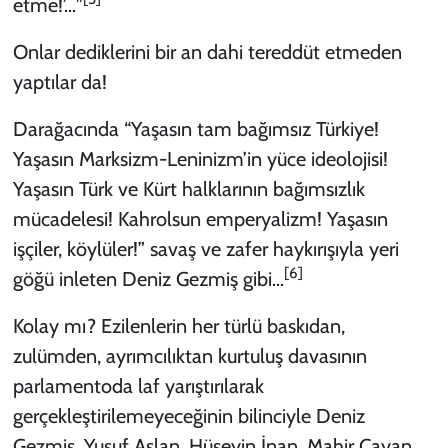
etme!’…”
Onlar dediklerini bir an dahi tereddüt etmeden
yaptılar da!
Darağacında “Yaşasın tam bağımsız Türkiye!
Yaşasın Marksizm-Leninizm’in yüce ideolojisi!
Yaşasın Türk ve Kürt halklarının bağımsızlık
mücadelesi! Kahrolsun emperyalizm! Yaşasın
işçiler, köylüler!” savaş ve zafer haykırışıyla yeri
[6]
göğü inleten Deniz Gezmiş gibi…
Kolay mı? Ezilenlerin her türlü baskıdan,
zulümden, ayrımcılıktan kurtuluş davasının
parlamentoda laf yarıştırılarak
gerçekleştirilemeyeceğinin bilinciyle Deniz
Gezmiş, Yusuf Aslan, Hüseyin İnan, Mahir Çayan,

* **Work required**: Work out how many lines in the records include "Gezmiş". Only the number should be given.

* **Exercise result**: 2